**TASK REQUIREMENTS**. Please print the lines of the data below word for word, starting at the line that contains "#### 15. **mcp-slack**" and ending at the last line of the data.

**DATA SHOWN**.
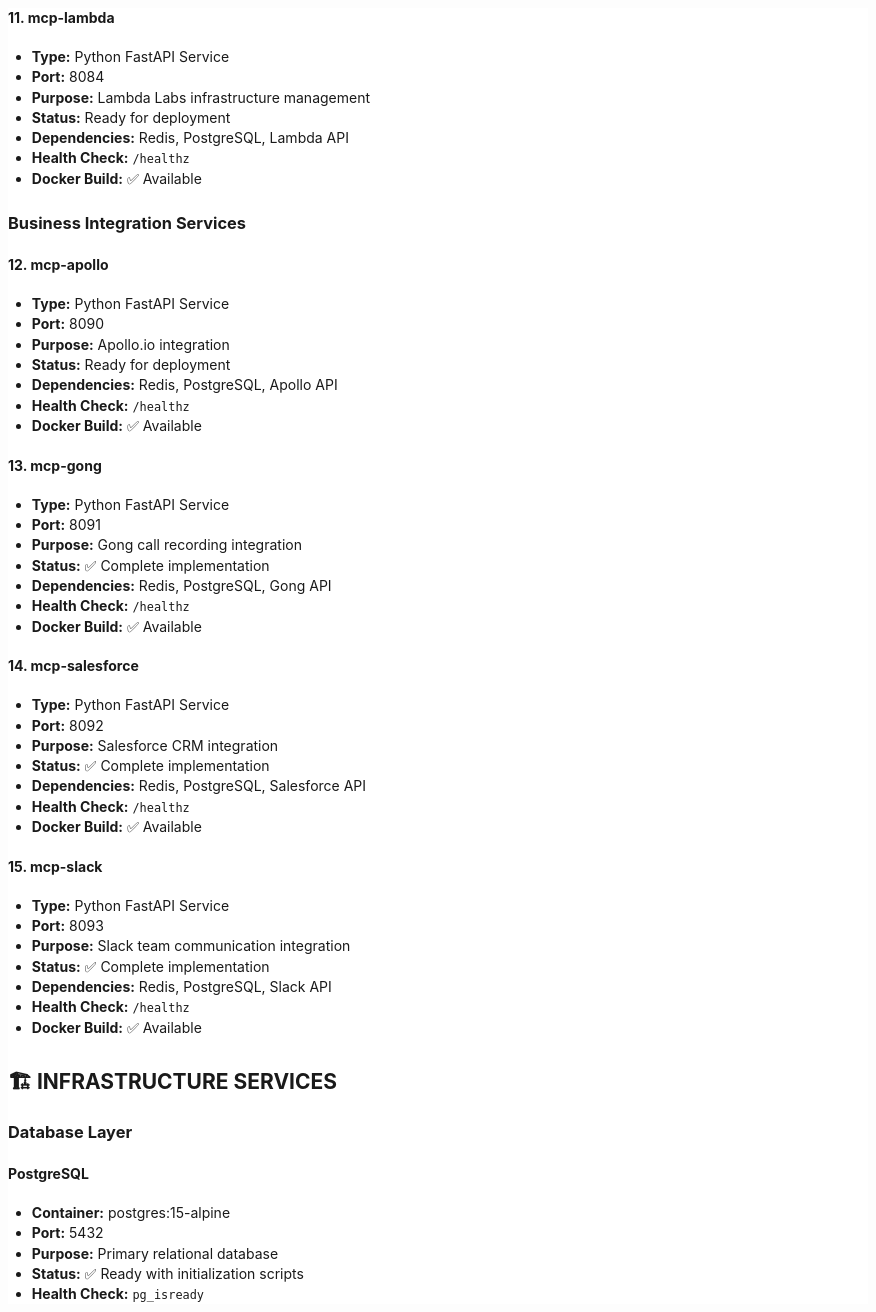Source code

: #### 11. **mcp-lambda**
- **Type:** Python FastAPI Service
- **Port:** 8084
- **Purpose:** Lambda Labs infrastructure management
- **Status:** Ready for deployment
- **Dependencies:** Redis, PostgreSQL, Lambda API
- **Health Check:** `/healthz`
- **Docker Build:** ✅ Available

### Business Integration Services

#### 12. **mcp-apollo**
- **Type:** Python FastAPI Service
- **Port:** 8090
- **Purpose:** Apollo.io integration
- **Status:** Ready for deployment
- **Dependencies:** Redis, PostgreSQL, Apollo API
- **Health Check:** `/healthz`
- **Docker Build:** ✅ Available

#### 13. **mcp-gong**
- **Type:** Python FastAPI Service
- **Port:** 8091
- **Purpose:** Gong call recording integration
- **Status:** ✅ Complete implementation
- **Dependencies:** Redis, PostgreSQL, Gong API
- **Health Check:** `/healthz`
- **Docker Build:** ✅ Available

#### 14. **mcp-salesforce**
- **Type:** Python FastAPI Service
- **Port:** 8092
- **Purpose:** Salesforce CRM integration
- **Status:** ✅ Complete implementation
- **Dependencies:** Redis, PostgreSQL, Salesforce API
- **Health Check:** `/healthz`
- **Docker Build:** ✅ Available

#### 15. **mcp-slack**
- **Type:** Python FastAPI Service
- **Port:** 8093
- **Purpose:** Slack team communication integration
- **Status:** ✅ Complete implementation
- **Dependencies:** Redis, PostgreSQL, Slack API
- **Health Check:** `/healthz`
- **Docker Build:** ✅ Available

## 🏗️ INFRASTRUCTURE SERVICES

### Database Layer
#### **PostgreSQL**
- **Container:** postgres:15-alpine
- **Port:** 5432
- **Purpose:** Primary relational database
- **Status:** ✅ Ready with initialization scripts
- **Health Check:** `pg_isready`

**EXPECTED ANSWER**.
#### 15. **mcp-slack**
- **Type:** Python FastAPI Service
- **Port:** 8093
- **Purpose:** Slack team communication integration
- **Status:** ✅ Complete implementation
- **Dependencies:** Redis, PostgreSQL, Slack API
- **Health Check:** `/healthz`
- **Docker Build:** ✅ Available

## 🏗️ INFRASTRUCTURE SERVICES

### Database Layer
#### **PostgreSQL**
- **Container:** postgres:15-alpine
- **Port:** 5432
- **Purpose:** Primary relational database
- **Status:** ✅ Ready with initialization scripts
- **Health Check:** `pg_isready`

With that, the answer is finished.